2016/01/08
[第1回] 大学教育は学びと成長を促進し、社会生活を支えてくれるのか [2/4]
Ⅱ.大学時代の学びの充実度と成長実感
先述したように、この調査では「学びの充実度」と「成長実感」を大括りで聞いている。質的調査と量的調査の双方で聞いているが、まずは量的に確認してみる。図3は、各学年で学びの充実度と成長実感を聞き、世代ごとに比較したものである(「とても充実」と「まあ充実していた」の割合が左、「とても実感」と「まあ実感」の割合が右)。
図3 各学年時における学びの充実度と成長実感(世代間比較)
ポイントは3つ。1つ目は、学びの充実度は3年生がピークになっており、4年生で下降している点。これは、4年生になると授業をほとんど受けることがないためという理由もあるが、一方で問題視されている就職活動への負荷の高さも考えられる。日本の大学では、3年生までのところで卒業要件の124単位のほとんどを取得してしまう。4年生は卒論・卒研(必修ではない場合もある)と就職活動に力点が置かれるわけだが、最高学年で学びの充実度のピークがくるようにカリキュラムや履修制度を設計することも重要であると思われる。

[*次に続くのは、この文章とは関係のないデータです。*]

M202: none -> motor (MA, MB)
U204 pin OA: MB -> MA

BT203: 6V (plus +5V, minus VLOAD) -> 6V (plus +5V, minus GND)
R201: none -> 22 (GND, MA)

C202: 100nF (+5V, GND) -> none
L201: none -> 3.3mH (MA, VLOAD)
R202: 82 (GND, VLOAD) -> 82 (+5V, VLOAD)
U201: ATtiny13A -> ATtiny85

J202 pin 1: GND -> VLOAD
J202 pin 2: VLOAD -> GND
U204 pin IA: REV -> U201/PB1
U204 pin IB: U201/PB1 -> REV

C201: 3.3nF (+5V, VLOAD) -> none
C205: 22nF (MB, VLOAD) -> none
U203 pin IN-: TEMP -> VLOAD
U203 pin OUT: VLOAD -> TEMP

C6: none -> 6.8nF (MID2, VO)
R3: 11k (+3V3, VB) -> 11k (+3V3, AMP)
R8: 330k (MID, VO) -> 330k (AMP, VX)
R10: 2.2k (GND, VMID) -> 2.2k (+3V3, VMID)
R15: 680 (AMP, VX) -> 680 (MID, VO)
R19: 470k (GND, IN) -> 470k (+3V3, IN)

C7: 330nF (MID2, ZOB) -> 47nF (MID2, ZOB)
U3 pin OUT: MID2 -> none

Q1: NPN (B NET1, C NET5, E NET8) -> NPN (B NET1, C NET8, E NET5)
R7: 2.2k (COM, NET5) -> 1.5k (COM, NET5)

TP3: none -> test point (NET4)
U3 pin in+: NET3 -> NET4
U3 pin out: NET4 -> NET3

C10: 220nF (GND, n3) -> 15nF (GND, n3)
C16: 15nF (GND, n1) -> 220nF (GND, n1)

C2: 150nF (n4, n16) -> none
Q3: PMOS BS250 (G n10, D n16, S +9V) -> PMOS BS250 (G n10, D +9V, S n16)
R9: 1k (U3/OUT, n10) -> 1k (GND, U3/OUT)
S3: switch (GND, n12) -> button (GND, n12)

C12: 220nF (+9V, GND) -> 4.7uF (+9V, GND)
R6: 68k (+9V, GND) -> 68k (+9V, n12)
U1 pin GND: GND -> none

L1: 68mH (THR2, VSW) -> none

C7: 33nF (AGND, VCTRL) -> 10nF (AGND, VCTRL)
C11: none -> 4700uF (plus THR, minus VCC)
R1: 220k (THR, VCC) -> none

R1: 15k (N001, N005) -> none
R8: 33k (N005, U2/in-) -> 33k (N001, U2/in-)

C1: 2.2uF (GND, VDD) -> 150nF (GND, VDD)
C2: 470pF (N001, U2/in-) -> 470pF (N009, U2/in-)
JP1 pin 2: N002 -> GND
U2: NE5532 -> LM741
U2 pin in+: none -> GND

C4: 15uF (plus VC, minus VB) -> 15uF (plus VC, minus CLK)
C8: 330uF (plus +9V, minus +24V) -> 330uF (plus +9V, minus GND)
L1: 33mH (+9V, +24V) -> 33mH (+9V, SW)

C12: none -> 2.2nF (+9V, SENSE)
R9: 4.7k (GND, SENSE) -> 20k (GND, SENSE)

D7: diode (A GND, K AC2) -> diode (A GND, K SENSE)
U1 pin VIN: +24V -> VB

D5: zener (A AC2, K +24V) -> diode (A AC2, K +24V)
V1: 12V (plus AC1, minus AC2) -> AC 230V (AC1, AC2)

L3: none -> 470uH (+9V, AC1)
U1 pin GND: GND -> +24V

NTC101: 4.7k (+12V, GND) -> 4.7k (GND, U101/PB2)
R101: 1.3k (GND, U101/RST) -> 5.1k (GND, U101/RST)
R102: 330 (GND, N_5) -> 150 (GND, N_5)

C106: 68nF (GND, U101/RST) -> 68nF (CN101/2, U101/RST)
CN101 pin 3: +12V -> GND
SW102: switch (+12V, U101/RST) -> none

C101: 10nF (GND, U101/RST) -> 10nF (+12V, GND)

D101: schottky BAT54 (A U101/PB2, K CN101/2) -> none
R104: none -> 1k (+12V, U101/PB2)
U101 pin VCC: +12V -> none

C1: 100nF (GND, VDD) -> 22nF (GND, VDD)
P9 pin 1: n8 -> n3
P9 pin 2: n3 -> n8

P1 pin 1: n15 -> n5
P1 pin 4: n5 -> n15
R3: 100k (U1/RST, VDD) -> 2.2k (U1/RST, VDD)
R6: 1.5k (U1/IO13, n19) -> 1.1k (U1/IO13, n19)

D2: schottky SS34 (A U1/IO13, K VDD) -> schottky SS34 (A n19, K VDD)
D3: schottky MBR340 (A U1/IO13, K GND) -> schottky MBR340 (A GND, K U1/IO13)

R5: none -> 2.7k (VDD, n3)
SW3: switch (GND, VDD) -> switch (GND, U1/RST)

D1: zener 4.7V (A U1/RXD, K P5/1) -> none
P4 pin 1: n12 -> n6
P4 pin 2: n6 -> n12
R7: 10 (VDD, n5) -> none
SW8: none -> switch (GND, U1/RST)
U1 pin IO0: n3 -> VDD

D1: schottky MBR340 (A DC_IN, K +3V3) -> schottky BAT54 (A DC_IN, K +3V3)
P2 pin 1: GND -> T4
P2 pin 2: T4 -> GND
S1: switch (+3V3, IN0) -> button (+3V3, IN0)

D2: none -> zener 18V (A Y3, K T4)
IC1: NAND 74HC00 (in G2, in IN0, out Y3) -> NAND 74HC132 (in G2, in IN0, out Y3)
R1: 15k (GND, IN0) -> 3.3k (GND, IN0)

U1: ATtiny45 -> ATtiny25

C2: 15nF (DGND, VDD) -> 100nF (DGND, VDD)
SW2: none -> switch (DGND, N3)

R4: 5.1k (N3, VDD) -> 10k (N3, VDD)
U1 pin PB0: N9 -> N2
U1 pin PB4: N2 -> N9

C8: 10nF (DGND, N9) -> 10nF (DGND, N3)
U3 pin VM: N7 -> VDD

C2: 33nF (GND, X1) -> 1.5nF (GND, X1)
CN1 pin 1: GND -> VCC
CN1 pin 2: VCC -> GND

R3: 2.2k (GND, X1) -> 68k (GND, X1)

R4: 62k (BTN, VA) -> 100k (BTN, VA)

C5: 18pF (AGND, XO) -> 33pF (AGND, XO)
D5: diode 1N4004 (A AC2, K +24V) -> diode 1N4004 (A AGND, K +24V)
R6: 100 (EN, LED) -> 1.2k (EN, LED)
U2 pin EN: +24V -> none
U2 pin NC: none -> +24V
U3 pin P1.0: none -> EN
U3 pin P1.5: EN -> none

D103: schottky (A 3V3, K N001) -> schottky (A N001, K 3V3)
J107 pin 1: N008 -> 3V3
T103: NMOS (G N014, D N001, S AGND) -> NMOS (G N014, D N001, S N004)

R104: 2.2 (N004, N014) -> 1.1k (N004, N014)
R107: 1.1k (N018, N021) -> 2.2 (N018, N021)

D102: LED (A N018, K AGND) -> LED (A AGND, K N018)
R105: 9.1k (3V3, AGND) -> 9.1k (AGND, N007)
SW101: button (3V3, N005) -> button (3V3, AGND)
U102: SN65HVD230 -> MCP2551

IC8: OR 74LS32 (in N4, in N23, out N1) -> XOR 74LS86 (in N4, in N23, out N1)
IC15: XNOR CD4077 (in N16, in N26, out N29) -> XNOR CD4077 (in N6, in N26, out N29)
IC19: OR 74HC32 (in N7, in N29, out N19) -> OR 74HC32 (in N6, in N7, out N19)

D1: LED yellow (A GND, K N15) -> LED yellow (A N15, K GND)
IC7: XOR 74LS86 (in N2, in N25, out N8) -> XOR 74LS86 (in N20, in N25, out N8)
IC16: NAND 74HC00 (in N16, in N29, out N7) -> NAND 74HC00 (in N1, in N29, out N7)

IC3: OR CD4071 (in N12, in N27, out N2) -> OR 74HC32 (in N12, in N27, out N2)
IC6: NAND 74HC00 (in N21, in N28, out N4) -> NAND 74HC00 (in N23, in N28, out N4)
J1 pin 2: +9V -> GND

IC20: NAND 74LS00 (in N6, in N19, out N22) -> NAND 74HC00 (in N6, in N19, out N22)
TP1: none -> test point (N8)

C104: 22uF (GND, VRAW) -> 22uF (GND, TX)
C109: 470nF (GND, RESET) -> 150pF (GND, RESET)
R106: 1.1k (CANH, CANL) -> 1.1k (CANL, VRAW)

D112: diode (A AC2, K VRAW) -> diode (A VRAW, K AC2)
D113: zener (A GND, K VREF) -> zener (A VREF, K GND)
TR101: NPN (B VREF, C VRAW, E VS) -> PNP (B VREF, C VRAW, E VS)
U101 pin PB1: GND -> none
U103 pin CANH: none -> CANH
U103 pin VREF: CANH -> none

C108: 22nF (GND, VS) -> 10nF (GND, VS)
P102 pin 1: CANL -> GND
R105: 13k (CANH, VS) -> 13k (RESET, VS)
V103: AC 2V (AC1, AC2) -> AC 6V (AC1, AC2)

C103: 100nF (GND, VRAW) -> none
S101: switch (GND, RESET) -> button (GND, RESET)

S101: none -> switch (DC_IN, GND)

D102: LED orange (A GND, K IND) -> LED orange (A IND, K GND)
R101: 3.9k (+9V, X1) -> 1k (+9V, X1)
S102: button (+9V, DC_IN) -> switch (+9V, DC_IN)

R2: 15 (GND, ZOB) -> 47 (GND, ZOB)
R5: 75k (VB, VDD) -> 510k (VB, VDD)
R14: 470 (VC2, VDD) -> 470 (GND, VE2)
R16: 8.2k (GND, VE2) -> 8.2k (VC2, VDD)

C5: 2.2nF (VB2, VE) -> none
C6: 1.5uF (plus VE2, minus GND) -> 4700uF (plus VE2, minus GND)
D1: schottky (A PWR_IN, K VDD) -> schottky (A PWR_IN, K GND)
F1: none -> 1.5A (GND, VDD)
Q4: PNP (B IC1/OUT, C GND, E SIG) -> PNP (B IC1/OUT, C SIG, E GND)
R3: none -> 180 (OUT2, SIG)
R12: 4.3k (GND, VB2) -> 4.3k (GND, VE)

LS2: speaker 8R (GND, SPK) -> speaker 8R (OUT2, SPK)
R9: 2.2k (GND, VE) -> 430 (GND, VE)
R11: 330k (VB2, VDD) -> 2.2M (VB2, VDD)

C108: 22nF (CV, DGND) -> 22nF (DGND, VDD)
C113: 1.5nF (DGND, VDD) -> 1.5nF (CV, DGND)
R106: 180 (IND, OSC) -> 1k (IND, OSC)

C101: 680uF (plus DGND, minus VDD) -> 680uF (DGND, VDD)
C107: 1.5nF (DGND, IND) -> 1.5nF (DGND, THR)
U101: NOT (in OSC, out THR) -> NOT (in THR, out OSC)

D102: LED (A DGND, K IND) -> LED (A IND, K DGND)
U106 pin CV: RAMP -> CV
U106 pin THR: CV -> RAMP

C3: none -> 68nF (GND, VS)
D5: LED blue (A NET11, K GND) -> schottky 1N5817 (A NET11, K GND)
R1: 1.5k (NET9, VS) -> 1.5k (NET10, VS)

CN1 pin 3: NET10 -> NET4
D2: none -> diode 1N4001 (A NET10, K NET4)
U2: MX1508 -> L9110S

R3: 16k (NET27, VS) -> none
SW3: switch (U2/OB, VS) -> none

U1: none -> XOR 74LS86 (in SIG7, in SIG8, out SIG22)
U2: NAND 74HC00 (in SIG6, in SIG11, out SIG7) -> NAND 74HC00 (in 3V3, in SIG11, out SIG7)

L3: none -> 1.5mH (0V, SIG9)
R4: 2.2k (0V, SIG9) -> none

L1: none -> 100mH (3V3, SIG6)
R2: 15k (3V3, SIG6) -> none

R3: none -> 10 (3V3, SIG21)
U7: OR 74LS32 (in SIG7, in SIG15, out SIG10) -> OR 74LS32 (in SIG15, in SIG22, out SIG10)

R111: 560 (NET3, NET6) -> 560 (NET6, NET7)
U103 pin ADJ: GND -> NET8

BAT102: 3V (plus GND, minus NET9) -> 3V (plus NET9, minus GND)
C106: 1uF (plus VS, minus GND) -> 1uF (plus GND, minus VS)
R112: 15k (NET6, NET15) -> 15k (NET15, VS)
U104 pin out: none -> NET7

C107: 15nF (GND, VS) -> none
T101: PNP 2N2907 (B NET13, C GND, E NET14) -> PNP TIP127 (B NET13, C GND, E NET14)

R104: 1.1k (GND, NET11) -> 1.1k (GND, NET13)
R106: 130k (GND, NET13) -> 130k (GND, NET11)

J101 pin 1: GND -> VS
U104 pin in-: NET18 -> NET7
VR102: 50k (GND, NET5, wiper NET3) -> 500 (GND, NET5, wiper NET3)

2つ目は、成長実感は経年で上昇し、4年生がピークになっている点。大学生活経験の総体として捉えた場合、成長という意味では最大値に達している。ここには学び以外の要素も含まれることになる。矛盾するようだが、就職活動も学生の成長に大きく寄与していることが様々な学生の声からも伺える。3つ目は、世代間でみたときに、成長実感には大きな差はないものの、学びの充実度でみると大きな開き(若手>中堅)がある点。これだけで結論づけることはできないが、目的意識や学力の低下を含む学生の多様化が叫ばれる中、学びの充実度を維持・向上させることができているのは、この間の大学教育改革の成果であるとも言える。